Nesse sentido, o minuto heróico se torna uma escola de domínio próprio, de autocontrole, de liberdade interior. A liberdade cristã não é fazer o que se quer, mas ser livre para fazer o que é certo. E o que é certo? Dar a Deus o primeiro lugar, inclusive no momento de sair da cama.
Vivemos em um mundo que glamouriza grandes feitos públicos e despreza os gestos ocultos. Mas o Evangelho, a Tradição e o Magistério nos ensinam exatamente o contrário. O heroísmo cristão começa nas pequenas coisas. Jesus disse: “Quem é fiel no pouco, também é fiel no muito” (Lc 16,10).

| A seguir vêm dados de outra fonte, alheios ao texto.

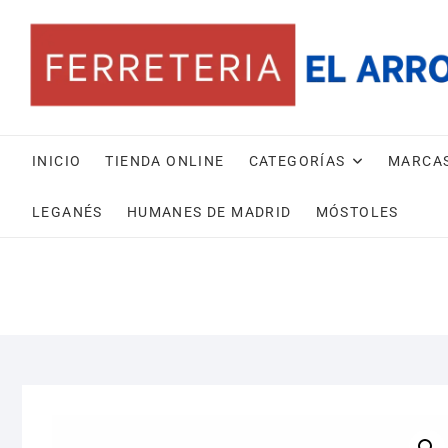
Saltar
al
contenido
INICIO
TIENDA ONLINE
CATEGORÍAS
MARCA
LEGANÉS
HUMANES DE MADRID
MÓSTOLES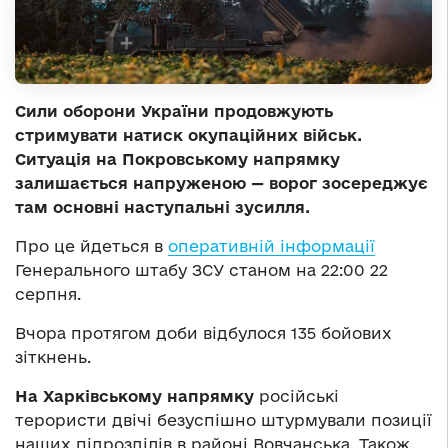
Сили оборони України продовжують
стримувати натиск окупаційних військ.
Ситуація на Покровському напрямку
залишається напруженою — ворог зосереджує
там основні наступальні зусилля.
Про це йдеться в
оперативній інформації
Генерального штабу ЗСУ станом на 22:00 22
серпня.
Вчора протягом доби відбулося 135 бойових
зіткнень.
На Харківському напрямку
російські
терористи двічі безуспішно штурмували позиції
наших підрозділів в районі Вовчанська. Також,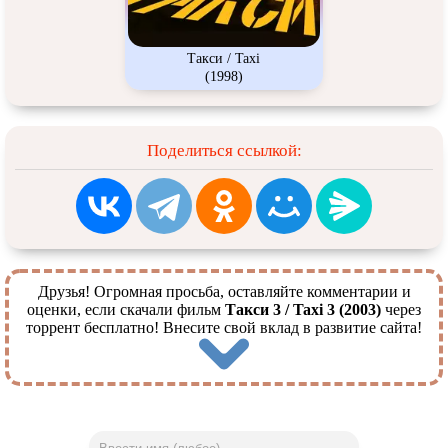
Такси / Taxi
(1998)
Поделиться ссылкой:
Друзья! Огромная просьба, оставляйте комментарии и
оценки, если скачали фильм
Такси 3 / Taxi 3 (2003)
через
торрент бесплатно! Внесите свой вклад в развитие сайта!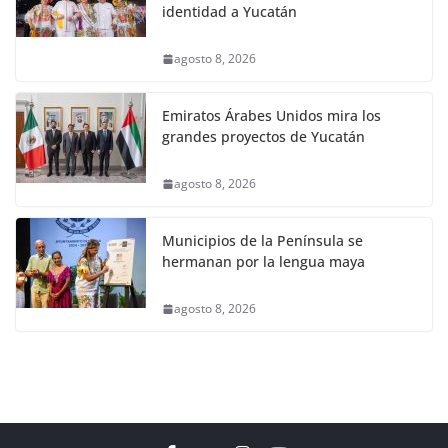
identidad a Yucatán
agosto 8, 2026
Emiratos Árabes Unidos mira los
grandes proyectos de Yucatán
agosto 8, 2026
Municipios de la Península se
hermanan por la lengua maya
agosto 8, 2026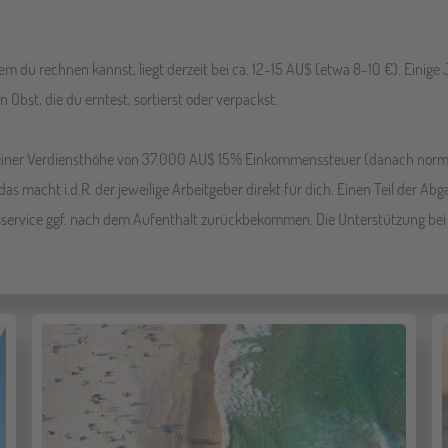
em du rechnen kannst, liegt derzeit bei ca. 12-15 AU$ (etwa 8-10 €). Einig
 Obst, die du erntest, sortierst oder verpackst.
u einer Verdiensthöhe von 37.000 AU$ 15% Einkommenssteuer (danach norma
as macht i.d.R. der jeweilige Arbeitgeber direkt für dich. Einen Teil der A
service ggf. nach dem Aufenthalt zurückbekommen. Die Unterstützung bei d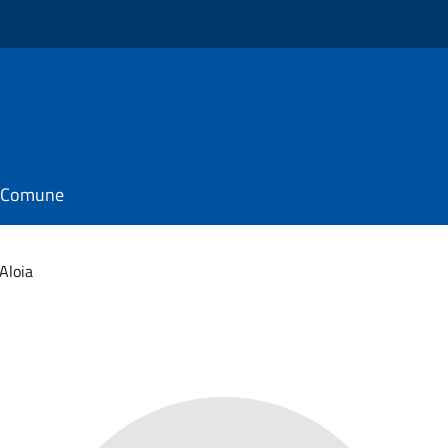
il Comune
Aloia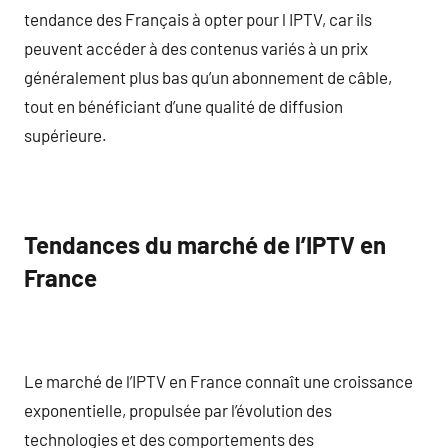
tendance des Français à opter pour l IPTV, car ils
peuvent accéder à des contenus variés à un prix
généralement plus bas qu’un abonnement de câble,
tout en bénéficiant d’une qualité de diffusion
supérieure.
Tendances du marché de l’IPTV en
France
Le marché de l’IPTV en France connaît une croissance
exponentielle, propulsée par l’évolution des
technologies et des comportements des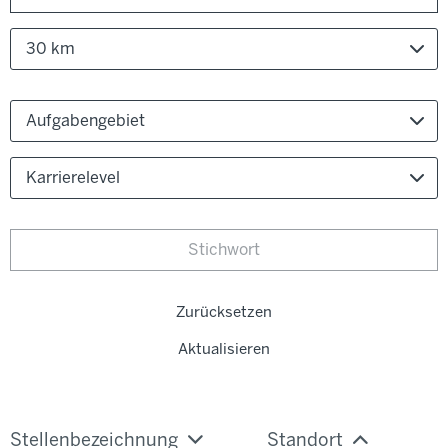
30 km
Aufgabengebiet
Karrierelevel
Zurücksetzen
Aktualisieren
Stellenbezeichnung
Standort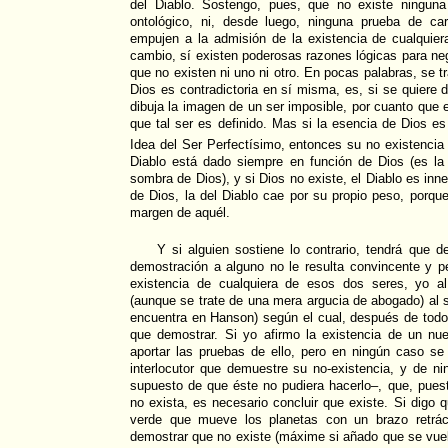
del Diablo. Sostengo, pues, que no existe ninguna
ontológico, ni, desde luego, ninguna prueba de ca
empujen a la admisión de la existencia de cualquie
cambio, sí existen poderosas razones lógicas para neg
que no existen ni uno ni otro. En pocas palabras, se tr
Dios es contradictoria en sí misma, es, si se quiere de
dibuja la imagen de un ser imposible, por cuanto que 
que tal ser es definido. Mas si la esencia de Dios es
Idea del Ser Perfectísimo, entonces su no existencia
Diablo está dado siempre en función de Dios (es la ot
sombra de Dios), y si Dios no existe, el Diablo es inn
de Dios, la del Diablo cae por su propio peso, porque
margen de aquél.
Y si alguien sostiene lo contrario, tendrá que d
demostración a alguno no le resulta convincente y pe
existencia de cualquiera de esos dos seres, yo a
(aunque se trate de una mera argucia de abogado) al se
encuentra en Hanson) según el cual, después de todo,
que demostrar. Si yo afirmo la existencia de un n
aportar las pruebas de ello, pero en ningún caso se
interlocutor que demuestre su no-existencia, y de n
supuesto de que éste no pudiera hacerlo–, que, pue
no exista, es necesario concluir que existe. Si digo
verde que mueve los planetas con un brazo retráct
demostrar que no existe (máxime si añado que se vuelv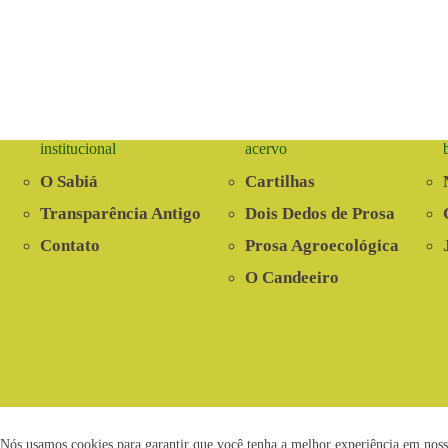
institucional
acervo
O Sabiá
Cartilhas
Transparência Antigo
Dois Dedos de Prosa
Contato
Prosa Agroecológica
O Candeeiro
2021 © www.centrosabia.org.br
Dese
Nós usamos cookies para garantir que você tenha a melhor experiência em noss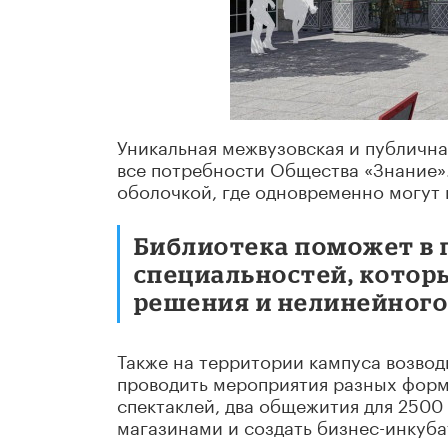
Уникальная межвузовская и публична
все потребности Общества «Знание».
оболочкой, где одновременно могут 
Библиотека поможет в
специальностей, котор
решения и нелинейного
Также на территории кампуса возвод
проводить мероприятия разных форм
спектаклей, два общежития для 2500 
магазинами и создать бизнес-инкуба
студентам реализовывать свои иниц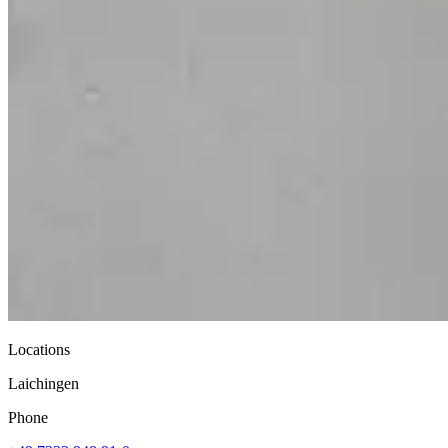
Locations
Laichingen
Phone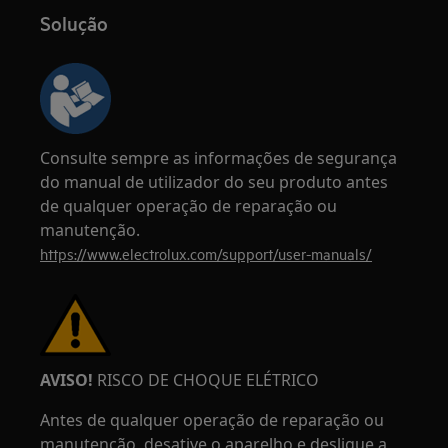
Solução
Consulte sempre as informações de segurança
do manual de utilizador do seu produto antes
de qualquer operação de reparação ou
manutenção.
https://www.electrolux.com/support/user-manuals/
AVISO!
RISCO DE CHOQUE ELÉTRICO
Antes de qualquer operação de reparação ou
manutenção, desative o aparelho e desligue a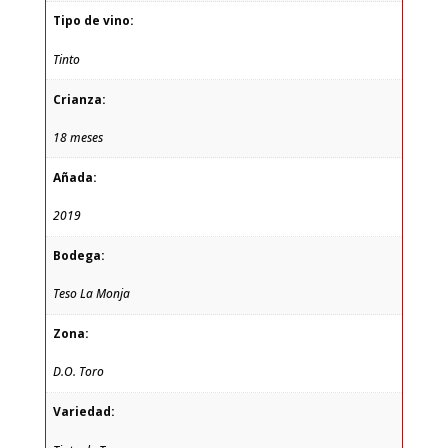
Tipo de vino:
Tinto
Crianza:
18 meses
Añada:
2019
Bodega:
Teso La Monja
Zona:
D.O. Toro
Variedad:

Santa Teresinha do Menino Jesus chamava isso de “pequeno caminho”: fazer o ordinário com amor extraordinário.
São Josemaría apenas retomou essa sabedoria perene da Igreja ao transformar um simples gesto — levantar-se na hora certa — num campo de batalha onde a alma se forja. O minuto heróico é um exercício de fidelidade, de prontidão e de caridade. É o grão de mostarda da manhã que, se cultivado, pode dar origem a uma árvore de virtudes.
Quem ama, não se atrasa. Quem ama, levanta-se. O minuto heróico é, no fim das contas, um gesto de amor: amor a Deus, amor à vocação, amor à Cruz. É a pequena alvorada de cada dia que prenuncia a grande alvorada da ressurreição. São Josemaría estava certo: essa simples atitude transforma o ordinário em extraordinário, o tempo em eternidade, o despertar em oração.
E, afinal, como dizia o próprio santo:
“Começa! É tempo de começar!”
Por isso, amanhã, quando o despertador tocar, lembre-se: esse é o seu primeiro altar. Levante-se. Ofereça-se. A santidade começa ali.